Watership Down begins in the Sandleford warren, where Fiver, the small yet intelligent and also psychic protagonist, has a vision of disaster.  Only a few rabbits believe Fiver's vision, and strike out to find a better life.  

During their voyage across the countryside, the hearty band of rabbits encounters a series of other warrens, each of which, being self contained, poses handily as a mirror of certain human social constructs.  There is for example the Cowslip warren, where life is good, but the rabbits all have a certain gleam of madness in the corner of their eyes, a terrible truth that no one discusses.  This warren turns out to be something more like a farm, with snares set up to cull rabbits for the farmer's stew pot.

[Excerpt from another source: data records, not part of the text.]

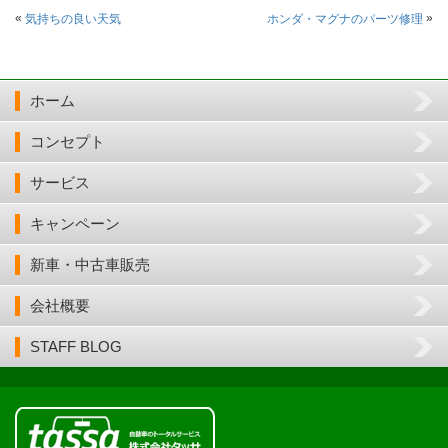
«
»
気持ちの良い天気
ホンダ・マグナのパーツ修理
ホーム
コンセプト
サービス
キャンペーン
新車・中古車販売
会社概要
STAFF BLOG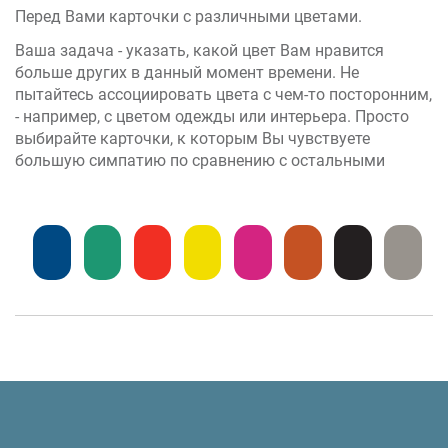
Перед Вами карточки с различными цветами.
Ваша задача - указать, какой цвет Вам нравится
больше других в данный момент времени. Не
пытайтесь ассоциировать цвета с чем-то посторонним,
- например, с цветом одежды или интерьера. Просто
выбирайте карточки, к которым Вы чувствуете
большую симпатию по сравнению с остальными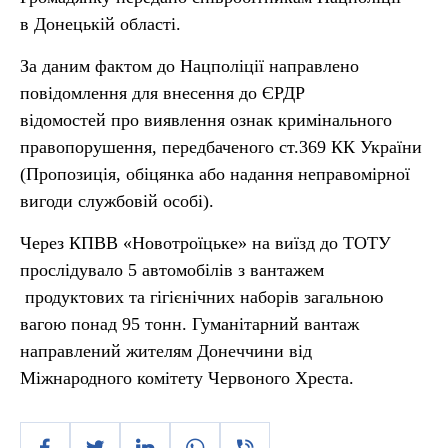
в Донецькій області.
За даним фактом до Нацполіції направлено
повідомлення для внесення до ЄРДР
відомостей про виявлення ознак кримінального
правопорушення, передбаченого ст.369 КК України
(Пропозиція, обіцянка або надання неправомірної
вигоди службовій особі).
Через КПВВ «Новотроїцьке» на виїзд до ТОТУ
прослідувало 5 автомобілів з вантажем
продуктових та гігієнічних наборів загальною
вагою понад 95 тонн. Гуманітарний вантаж
направлений жителям Донеччини від
Міжнародного комітету Червоного Хреста.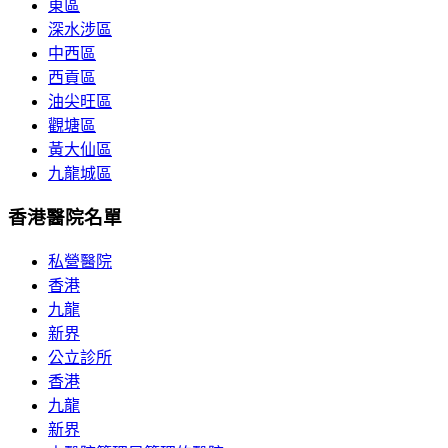
東區
深水涉區
中西區
西貢區
油尖旺區
觀塘區
黃大仙區
九龍城區
香港醫院名單
私營醫院
香港
九龍
新界
公立診所
香港
九龍
新界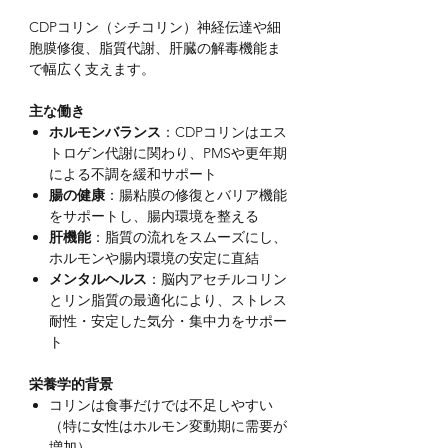
CDPコリン（シチコリン）神経伝達や細
胞膜修復、脂質代謝、肝臓の解毒機能ま
で幅広く支えます。
主な働き
ホルモンバランス
：CDPコリンはエス
トロゲン代謝に関わり、PMSや更年期
による不調を緩和サポート
腸の健康
：腸粘膜の修復とバリア機能
をサポートし、腸内環境を整える
肝機能
：脂質の流れをスムーズにし、
ホルモンや腸内環境の安定に直結
メンタルヘルス
：脳内アセチルコリン
とリン脂質の最適化により、ストレス
耐性・安定した気分・集中力をサポー
ト
栄養学的背景
コリンは食事だけでは不足しやすい
（特に女性はホルモン変動期に需要が
増加）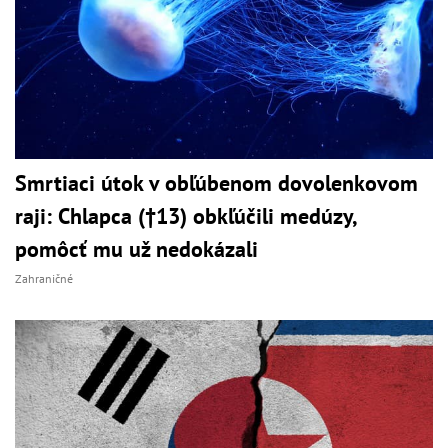
Smrtiaci útok v obľúbenom dovolenkovom
raji: Chlapca (†13) obkľúčili medúzy,
pomôcť mu už nedokázali
Zahraničné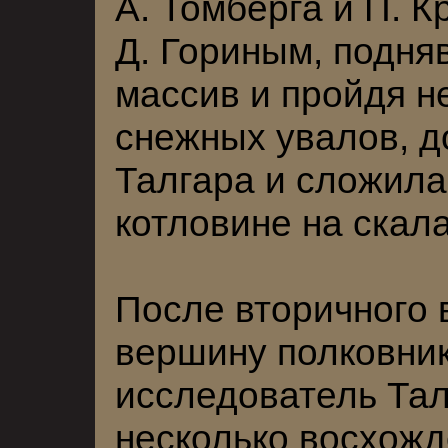
А. Томберга и П. 
Д. Гориным, подняв
массив и пройдя н
снежных увалов, 
Талгара и сложила
котловине на скала
После вторичного 
вершину полковник
исследователь Тал
несколько восхожд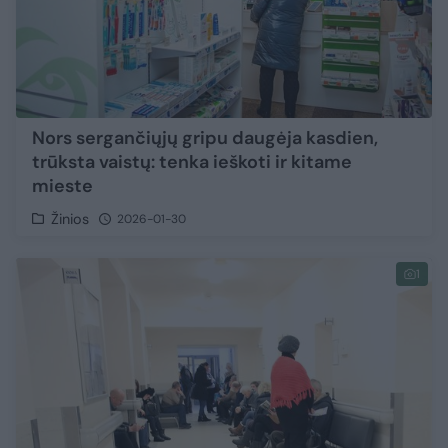
Nors sergančiųjų gripu daugėja kasdien,
trūksta vaistų: tenka ieškoti ir kitame
mieste
Žinios
2026-01-30
1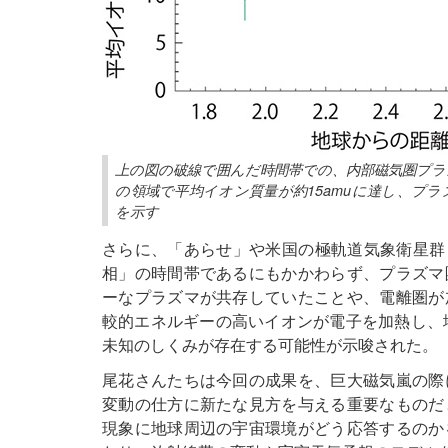
上の図の破線で囲んだ時間帯での、内部磁気圏プラズ
の領域で平均イオン質量が約15amuに達し、プラ
を示す
さらに、「あらせ」や米国の極軌道気象衛星群
相」の時間帯であるにもかかわらず、プラズマ
ーなプラズマが共存していたことや、電離圏が
較的エネルギーの高いイオンが電子を加熱し、
未知のしくみが存在する可能性が示唆された。
尾花さんたちは今回の成果を、巨大磁気嵐の際
変動の仕方に新たな見方を与える重要なものだ
現象に地球周辺の宇宙環境がどう応答するのか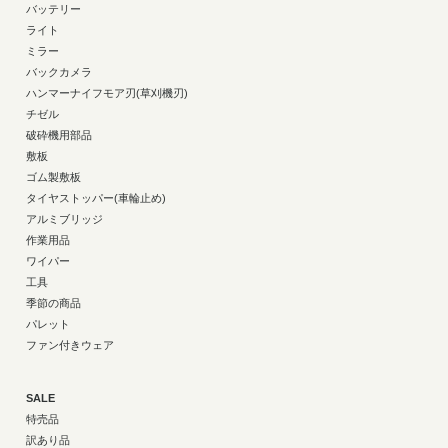
バッテリー
ライト
ミラー
バックカメラ
ハンマーナイフモア刃(草刈機刃)
チゼル
破砕機用部品
敷板
ゴム製敷板
タイヤストッパー(車輪止め)
アルミブリッジ
作業用品
ワイパー
工具
季節の商品
パレット
ファン付きウェア
SALE
特売品
訳あり品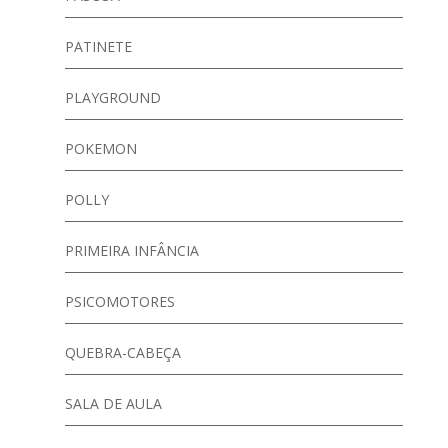
PATINETE
PLAYGROUND
POKEMON
POLLY
PRIMEIRA INFÂNCIA
PSICOMOTORES
QUEBRA-CABEÇA
SALA DE AULA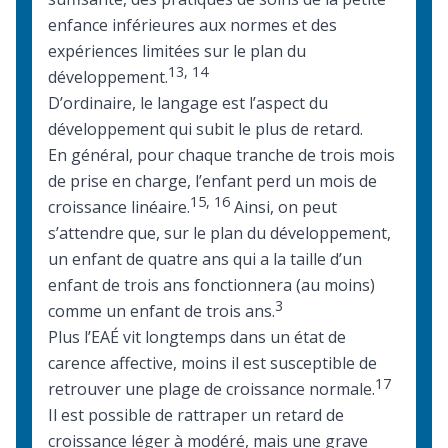
enfance inférieures aux normes et des
expériences limitées sur le plan du
13
,
14
développement.
D’ordinaire, le langage est l’aspect du
développement qui subit le plus de retard.
En général, pour chaque tranche de trois mois
de prise en charge, l’enfant perd un mois de
15
,
16
croissance linéaire.
Ainsi, on peut
s’attendre que, sur le plan du développement,
un enfant de quatre ans qui a la taille d’un
enfant de trois ans fonctionnera (au moins)
3
comme un enfant de trois ans.
Plus l’EAÉ vit longtemps dans un état de
carence affective, moins il est susceptible de
17
retrouver une plage de croissance normale.
Il est possible de rattraper un retard de
croissance léger à modéré, mais une grave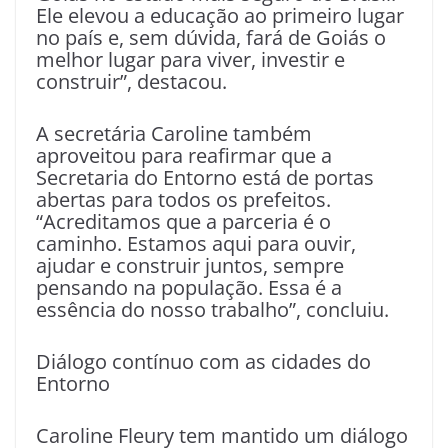
Ele elevou a educação ao primeiro lugar
no país e, sem dúvida, fará de Goiás o
melhor lugar para viver, investir e
construir”, destacou.
A secretária Caroline também
aproveitou para reafirmar que a
Secretaria do Entorno está de portas
abertas para todos os prefeitos.
“Acreditamos que a parceria é o
caminho. Estamos aqui para ouvir,
ajudar e construir juntos, sempre
pensando na população. Essa é a
essência do nosso trabalho”, concluiu.
Diálogo contínuo com as cidades do
Entorno
Caroline Fleury tem mantido um diálogo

In the middle of the book, the rabbits arrive at the titular Watership Down, which is where any ordinary book would end.  Adams is not one to take the easy road, however.  This is also where the book gets weird, and weirdly offensive.  Having arrived at their promised land, the band of rabbits looks around and discovers that they are all boys.  How will Watership Down continue, without the ability to breed?  The rabbits require breeding machines, i.e. females.

This must surely stand as one of the oddest plot twists, as well as one of the most insulting to womankind.  Few authors have the gall to reduce half of the population of the planet to a simple MacGuffin.  It's all the more strange for not having arisen organically through the demands of the plot.  It would have been simplicity itself to make one of the male characters (many of whom have strangely feminine names, like Hazel and Bluebell) female.

The rabbits find themselves having to raid nearby warrens for females, which Adams dispenses to his characters as prize tokens.  The difference in characterization is particularly jarring after having spent so much of the novel creating rich relationships between the male rabbits, only to throw in the females as a sort of cardboard cut-out afterthought.